Please work out how many lines include the word "middle" in the entries, and reply with only the count.

[Dataset entries]
=== Section Start ===
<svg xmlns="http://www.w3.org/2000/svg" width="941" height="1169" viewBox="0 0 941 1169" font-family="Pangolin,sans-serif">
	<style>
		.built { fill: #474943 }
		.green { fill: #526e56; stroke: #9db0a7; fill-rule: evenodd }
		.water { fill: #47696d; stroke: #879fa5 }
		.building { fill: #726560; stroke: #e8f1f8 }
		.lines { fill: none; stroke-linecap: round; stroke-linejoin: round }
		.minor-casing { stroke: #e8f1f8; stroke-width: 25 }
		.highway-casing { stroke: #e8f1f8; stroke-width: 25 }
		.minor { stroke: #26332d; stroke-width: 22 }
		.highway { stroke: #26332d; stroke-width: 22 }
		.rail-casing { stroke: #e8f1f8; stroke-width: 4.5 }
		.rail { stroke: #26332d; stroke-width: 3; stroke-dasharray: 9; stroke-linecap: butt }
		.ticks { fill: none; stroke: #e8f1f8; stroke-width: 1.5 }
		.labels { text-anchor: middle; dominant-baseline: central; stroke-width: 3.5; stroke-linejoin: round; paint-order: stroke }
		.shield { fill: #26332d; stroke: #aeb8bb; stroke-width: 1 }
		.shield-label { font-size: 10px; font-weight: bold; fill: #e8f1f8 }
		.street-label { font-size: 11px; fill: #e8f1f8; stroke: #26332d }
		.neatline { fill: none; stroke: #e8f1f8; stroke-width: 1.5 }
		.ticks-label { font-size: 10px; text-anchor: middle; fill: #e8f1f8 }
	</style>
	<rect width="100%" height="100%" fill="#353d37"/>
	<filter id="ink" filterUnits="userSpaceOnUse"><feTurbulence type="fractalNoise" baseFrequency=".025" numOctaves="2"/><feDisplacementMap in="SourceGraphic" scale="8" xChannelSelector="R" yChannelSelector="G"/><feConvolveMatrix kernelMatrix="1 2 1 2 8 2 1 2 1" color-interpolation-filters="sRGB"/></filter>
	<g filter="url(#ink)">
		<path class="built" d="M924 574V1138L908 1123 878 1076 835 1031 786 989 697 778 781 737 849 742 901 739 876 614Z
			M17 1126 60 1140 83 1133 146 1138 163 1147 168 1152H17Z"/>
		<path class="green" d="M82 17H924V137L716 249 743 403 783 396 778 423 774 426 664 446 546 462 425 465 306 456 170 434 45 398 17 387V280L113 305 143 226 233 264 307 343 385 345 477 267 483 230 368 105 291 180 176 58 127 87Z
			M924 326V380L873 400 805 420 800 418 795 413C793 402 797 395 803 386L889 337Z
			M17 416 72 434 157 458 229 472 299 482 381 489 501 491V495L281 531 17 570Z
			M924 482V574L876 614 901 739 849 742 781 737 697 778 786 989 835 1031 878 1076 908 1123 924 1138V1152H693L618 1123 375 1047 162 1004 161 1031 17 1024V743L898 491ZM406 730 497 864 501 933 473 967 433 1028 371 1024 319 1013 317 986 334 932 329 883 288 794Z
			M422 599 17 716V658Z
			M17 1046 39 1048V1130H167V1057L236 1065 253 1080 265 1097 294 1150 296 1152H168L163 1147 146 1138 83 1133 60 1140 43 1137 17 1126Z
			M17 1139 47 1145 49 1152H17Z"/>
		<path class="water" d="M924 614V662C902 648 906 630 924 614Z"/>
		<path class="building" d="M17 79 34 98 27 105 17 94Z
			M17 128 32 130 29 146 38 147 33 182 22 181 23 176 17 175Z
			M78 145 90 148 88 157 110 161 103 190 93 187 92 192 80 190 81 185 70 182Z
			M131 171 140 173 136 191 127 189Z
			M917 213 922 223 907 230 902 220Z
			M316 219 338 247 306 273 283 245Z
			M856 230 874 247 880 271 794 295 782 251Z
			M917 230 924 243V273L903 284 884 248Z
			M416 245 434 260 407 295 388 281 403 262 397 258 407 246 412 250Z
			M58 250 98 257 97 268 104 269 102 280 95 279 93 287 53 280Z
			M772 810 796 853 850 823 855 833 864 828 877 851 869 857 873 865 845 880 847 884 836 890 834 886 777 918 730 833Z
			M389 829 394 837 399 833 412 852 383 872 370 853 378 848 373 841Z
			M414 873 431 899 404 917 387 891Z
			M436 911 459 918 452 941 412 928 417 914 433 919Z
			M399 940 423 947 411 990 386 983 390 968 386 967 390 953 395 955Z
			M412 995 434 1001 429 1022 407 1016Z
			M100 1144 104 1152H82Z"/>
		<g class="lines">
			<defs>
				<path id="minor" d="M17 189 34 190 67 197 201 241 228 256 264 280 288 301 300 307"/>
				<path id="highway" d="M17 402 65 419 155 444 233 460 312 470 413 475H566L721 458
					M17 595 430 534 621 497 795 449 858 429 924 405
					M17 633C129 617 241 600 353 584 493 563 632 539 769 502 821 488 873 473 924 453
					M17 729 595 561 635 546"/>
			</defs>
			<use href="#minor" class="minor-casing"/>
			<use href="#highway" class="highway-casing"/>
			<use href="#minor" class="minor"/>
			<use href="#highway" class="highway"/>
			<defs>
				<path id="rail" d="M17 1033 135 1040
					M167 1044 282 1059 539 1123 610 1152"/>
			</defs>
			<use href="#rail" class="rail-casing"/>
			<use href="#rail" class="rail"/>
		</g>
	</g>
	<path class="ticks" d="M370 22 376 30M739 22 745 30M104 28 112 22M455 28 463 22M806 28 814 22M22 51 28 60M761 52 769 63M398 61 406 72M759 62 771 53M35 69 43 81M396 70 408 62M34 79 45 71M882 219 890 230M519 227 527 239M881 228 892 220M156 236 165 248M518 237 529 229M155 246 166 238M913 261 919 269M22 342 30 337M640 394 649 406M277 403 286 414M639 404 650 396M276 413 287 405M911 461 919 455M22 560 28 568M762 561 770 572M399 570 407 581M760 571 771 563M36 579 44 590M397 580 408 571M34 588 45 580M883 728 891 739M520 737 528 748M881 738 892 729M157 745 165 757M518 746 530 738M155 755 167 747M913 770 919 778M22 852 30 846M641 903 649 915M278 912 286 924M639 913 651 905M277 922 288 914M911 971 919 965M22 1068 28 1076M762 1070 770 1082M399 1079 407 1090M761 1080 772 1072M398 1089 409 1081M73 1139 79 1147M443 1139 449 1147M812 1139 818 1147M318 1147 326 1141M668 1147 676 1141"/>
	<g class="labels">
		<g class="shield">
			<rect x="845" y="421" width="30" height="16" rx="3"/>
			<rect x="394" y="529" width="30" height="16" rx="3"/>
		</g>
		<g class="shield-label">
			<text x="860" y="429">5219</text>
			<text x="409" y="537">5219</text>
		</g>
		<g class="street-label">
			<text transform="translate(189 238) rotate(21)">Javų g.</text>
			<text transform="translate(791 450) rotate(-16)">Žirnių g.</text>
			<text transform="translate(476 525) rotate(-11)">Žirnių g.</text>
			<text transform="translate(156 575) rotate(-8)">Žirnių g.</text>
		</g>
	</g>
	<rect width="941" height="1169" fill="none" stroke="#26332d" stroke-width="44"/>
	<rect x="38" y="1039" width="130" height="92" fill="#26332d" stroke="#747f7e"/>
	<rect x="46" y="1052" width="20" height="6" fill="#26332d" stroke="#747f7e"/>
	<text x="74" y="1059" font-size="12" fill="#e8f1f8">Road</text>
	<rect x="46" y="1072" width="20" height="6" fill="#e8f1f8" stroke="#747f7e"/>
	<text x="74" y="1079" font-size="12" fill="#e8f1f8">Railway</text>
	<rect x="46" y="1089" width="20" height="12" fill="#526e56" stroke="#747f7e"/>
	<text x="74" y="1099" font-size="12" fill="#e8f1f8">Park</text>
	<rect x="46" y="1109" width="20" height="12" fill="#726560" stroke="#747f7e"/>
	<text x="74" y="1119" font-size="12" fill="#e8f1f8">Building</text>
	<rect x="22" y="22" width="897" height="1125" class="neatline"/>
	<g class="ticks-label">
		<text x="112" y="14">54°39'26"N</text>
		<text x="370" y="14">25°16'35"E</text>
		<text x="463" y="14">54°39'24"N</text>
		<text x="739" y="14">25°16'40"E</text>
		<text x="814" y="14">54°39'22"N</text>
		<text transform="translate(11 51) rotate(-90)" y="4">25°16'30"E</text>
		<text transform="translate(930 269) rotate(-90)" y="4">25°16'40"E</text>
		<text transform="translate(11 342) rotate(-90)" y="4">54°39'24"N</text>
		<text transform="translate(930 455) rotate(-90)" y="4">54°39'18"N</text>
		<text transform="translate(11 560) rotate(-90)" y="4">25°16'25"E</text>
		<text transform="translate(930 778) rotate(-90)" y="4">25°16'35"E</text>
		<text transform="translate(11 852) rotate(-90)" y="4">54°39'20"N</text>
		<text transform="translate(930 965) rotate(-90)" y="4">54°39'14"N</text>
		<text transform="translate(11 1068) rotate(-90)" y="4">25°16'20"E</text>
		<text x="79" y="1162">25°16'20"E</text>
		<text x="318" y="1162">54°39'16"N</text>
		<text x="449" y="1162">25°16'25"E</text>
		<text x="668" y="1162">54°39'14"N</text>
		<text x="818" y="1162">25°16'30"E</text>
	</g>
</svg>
=== Section End ===
- **EXPECTED ANSWER**
2